Collien fernandes: justiz versagt bei häuslicher gewalt – ex-partner angezeigt
Berlin – In einem bewegenden Interview zur digitalen Gewalt prangert Schauspielerin Collien Fernandes das Versagen der Justiz an. Nach einer Anzeige gegen ihren Ex-Partner spricht sie offen über die Schwierigkeiten, mit denen Opfer häuslicher Gewalt konfrontiert sind. Die Aussage löste eine Welle der Empörung aus und Politiker fordern nun Konsequenzen.

Collien fernandes kritisiert verfahren im fall häuslicher gewalt
Fernandes, bekannt aus Formaten wie „Löwenkästen“ und „Verbotene Liebe“, hatte zuvor Anzeige gegen ihren Ex-Partner erstattet. Nun sprach sie sich in der Tagesschau deutlich gegen die bisherige Bearbeitung des Falls aus. „Das Verfahren ist schlichtweg zu langsam und unzureichend“, so die Schauspielerin. Sie beklagt lange Bearbeitungszeiten und das Gefühl, von der Justiz nicht ausreichend unterstützt zu werden.

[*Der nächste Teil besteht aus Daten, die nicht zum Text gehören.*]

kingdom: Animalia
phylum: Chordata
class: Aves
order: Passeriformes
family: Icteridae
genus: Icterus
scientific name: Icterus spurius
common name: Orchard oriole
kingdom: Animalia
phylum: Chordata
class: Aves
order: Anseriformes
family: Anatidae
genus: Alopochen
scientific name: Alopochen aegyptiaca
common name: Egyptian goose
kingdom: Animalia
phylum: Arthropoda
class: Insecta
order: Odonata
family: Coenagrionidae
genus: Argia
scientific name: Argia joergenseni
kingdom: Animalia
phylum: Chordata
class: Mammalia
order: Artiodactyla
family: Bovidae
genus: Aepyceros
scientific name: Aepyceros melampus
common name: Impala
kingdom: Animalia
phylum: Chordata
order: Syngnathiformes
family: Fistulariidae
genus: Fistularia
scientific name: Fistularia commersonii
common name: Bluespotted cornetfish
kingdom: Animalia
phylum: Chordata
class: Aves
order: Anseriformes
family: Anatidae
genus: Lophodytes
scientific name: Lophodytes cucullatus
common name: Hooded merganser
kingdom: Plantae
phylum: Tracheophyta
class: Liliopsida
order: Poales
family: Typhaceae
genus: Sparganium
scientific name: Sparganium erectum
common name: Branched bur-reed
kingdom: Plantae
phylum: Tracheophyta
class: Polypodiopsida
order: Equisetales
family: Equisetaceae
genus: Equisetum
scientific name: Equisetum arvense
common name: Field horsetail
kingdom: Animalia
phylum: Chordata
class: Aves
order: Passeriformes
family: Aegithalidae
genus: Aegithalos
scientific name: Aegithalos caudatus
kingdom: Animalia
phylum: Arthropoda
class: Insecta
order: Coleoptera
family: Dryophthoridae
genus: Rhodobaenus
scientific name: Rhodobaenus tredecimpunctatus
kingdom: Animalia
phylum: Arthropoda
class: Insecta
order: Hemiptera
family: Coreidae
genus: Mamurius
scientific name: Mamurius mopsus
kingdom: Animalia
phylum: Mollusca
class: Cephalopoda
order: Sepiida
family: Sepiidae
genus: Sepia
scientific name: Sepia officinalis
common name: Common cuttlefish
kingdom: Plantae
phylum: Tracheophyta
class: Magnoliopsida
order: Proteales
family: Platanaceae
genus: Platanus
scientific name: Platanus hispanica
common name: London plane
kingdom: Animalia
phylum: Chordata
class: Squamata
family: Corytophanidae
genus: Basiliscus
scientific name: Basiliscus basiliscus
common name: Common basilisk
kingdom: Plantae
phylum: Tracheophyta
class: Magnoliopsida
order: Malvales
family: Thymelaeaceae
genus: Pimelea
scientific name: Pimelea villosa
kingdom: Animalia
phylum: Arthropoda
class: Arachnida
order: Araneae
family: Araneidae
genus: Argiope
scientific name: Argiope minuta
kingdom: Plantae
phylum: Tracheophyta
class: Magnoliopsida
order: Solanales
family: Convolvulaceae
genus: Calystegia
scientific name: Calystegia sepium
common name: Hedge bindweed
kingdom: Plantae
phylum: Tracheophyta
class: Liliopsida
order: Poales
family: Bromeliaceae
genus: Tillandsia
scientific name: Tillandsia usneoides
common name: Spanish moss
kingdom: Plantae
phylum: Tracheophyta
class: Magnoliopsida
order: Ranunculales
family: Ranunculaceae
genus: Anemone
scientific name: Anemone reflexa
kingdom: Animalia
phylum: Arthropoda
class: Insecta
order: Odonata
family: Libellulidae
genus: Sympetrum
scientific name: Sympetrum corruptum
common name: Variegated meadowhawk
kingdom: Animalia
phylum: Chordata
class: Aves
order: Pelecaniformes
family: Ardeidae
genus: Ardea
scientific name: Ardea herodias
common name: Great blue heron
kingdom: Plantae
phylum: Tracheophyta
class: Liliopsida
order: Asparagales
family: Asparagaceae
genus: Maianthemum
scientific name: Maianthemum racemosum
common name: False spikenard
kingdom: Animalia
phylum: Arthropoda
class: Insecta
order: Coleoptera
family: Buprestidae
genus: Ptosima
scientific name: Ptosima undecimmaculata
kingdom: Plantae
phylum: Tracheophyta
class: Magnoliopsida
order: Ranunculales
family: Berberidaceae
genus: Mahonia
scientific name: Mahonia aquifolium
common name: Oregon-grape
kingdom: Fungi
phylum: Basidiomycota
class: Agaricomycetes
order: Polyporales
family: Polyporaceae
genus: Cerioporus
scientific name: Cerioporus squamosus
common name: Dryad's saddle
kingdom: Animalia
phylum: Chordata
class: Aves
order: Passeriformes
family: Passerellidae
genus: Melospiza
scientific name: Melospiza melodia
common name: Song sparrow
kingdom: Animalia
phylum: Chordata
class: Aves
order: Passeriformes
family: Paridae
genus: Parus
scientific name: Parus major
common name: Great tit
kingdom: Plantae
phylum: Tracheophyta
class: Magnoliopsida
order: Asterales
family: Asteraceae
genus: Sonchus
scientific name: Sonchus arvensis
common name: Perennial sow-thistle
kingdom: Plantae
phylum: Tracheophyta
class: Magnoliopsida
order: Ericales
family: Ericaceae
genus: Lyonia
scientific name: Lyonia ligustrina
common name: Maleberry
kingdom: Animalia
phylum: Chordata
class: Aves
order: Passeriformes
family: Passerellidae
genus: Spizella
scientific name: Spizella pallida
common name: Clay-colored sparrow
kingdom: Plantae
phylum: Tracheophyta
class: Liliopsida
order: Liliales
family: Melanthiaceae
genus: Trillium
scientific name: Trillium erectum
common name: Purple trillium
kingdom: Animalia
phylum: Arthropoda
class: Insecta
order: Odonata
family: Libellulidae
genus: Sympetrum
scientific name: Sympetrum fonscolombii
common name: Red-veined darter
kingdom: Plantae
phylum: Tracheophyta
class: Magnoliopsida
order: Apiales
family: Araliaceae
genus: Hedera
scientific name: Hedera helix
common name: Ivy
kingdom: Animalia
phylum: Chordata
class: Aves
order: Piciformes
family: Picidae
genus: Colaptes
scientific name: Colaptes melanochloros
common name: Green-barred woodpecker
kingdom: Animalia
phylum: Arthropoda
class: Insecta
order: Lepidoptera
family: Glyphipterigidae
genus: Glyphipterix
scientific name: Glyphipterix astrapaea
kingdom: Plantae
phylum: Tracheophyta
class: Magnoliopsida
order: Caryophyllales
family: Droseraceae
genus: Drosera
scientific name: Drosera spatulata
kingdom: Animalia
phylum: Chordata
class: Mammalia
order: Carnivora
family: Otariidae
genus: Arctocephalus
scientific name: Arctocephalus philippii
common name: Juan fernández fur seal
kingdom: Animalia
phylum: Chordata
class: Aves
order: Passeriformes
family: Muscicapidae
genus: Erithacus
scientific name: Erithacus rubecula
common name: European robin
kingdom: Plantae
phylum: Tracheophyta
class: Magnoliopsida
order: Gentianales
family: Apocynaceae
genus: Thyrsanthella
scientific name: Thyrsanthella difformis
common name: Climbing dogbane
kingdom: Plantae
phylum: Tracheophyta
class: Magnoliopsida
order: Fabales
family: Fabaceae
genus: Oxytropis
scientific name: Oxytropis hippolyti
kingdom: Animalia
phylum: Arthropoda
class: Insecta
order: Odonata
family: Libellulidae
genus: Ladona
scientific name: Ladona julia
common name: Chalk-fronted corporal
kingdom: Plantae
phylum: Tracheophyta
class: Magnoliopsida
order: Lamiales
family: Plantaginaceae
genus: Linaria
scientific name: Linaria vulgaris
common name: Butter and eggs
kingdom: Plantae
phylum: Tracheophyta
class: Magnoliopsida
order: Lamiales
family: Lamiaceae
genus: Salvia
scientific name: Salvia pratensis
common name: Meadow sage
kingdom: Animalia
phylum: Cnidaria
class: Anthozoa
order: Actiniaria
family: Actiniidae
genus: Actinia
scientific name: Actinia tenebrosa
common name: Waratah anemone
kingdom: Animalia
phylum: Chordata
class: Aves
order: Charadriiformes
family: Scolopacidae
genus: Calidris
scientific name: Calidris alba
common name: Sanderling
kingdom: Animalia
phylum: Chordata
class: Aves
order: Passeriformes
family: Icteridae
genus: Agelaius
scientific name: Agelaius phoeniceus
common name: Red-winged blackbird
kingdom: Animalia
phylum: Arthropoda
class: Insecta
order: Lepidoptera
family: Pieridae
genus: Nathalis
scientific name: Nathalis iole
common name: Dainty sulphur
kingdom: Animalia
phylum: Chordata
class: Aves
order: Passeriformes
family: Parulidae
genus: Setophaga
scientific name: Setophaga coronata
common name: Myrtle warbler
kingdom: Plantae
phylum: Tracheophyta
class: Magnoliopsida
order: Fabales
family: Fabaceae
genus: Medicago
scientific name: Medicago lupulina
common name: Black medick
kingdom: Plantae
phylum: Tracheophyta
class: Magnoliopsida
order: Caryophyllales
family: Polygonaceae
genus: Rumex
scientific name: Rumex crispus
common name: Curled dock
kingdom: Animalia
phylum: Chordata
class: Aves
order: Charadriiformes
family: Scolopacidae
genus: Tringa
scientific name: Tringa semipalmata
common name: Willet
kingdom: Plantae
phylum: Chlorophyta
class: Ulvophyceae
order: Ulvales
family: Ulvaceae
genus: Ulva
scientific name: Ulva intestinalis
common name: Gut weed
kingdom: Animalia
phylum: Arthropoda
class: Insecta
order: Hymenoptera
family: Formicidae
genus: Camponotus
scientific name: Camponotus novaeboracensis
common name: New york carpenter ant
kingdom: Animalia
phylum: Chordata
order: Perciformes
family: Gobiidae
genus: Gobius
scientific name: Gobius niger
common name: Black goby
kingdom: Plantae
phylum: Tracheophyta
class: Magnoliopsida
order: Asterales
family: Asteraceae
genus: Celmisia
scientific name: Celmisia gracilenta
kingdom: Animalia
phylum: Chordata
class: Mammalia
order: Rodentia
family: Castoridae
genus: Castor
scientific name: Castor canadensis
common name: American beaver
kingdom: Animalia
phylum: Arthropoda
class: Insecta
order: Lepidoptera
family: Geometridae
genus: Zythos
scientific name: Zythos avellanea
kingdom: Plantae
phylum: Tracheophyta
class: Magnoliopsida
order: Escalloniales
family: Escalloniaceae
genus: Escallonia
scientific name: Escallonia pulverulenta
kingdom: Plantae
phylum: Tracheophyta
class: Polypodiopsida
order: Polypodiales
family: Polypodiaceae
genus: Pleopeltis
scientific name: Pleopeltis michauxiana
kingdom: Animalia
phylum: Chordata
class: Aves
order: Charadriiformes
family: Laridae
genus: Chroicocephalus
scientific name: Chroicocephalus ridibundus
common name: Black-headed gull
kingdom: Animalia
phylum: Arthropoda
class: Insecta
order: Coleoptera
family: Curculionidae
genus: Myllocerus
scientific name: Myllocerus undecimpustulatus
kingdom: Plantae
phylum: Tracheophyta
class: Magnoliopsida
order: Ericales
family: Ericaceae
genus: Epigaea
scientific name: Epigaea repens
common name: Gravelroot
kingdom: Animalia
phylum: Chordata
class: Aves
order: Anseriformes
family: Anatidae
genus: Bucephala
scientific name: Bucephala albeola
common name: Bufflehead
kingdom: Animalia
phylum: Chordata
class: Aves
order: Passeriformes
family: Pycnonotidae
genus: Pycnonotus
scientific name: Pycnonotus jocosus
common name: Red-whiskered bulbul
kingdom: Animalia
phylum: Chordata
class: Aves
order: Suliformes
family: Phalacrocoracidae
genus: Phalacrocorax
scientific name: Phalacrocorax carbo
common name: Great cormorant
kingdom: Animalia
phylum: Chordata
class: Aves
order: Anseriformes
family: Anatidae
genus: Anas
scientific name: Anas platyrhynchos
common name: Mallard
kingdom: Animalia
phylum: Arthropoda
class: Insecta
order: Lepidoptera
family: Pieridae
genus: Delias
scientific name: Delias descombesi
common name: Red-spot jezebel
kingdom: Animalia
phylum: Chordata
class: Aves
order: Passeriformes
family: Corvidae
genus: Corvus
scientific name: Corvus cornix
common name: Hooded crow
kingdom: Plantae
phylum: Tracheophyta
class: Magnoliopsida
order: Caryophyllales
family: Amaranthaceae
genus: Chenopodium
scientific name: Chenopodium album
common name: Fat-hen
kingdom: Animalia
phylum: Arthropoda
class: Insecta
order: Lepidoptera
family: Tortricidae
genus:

Die Anzeige gegen ihren Ex-Partner erfolgte im vergangenen Jahr. Fernandes berichtet, dass die Ermittlungen sich zusehends hinziehen und die psychische Belastung durch die Situation weiter verstärken. Sie kritisiert, dass die Opfer oft die Last tragen müssen, Beweise zu sichern und sich wiederholt erklären zu müssen.
Politiker reagierten prompt auf die Äußerungen der Schauspielerin. Die Grünen fordern eine Überprüfung der Verfahrensweisen und eine schnellere Bearbeitung von Fällen häuslicher Gewalt. „Es muss sichergestellt werden, dass Opfer angemessen geschützt und unterstützt werden“, erklärte Senatorin für Justiz, Claudia Gödde. Auch von der Opposition gibt es Kritik an der Justiz.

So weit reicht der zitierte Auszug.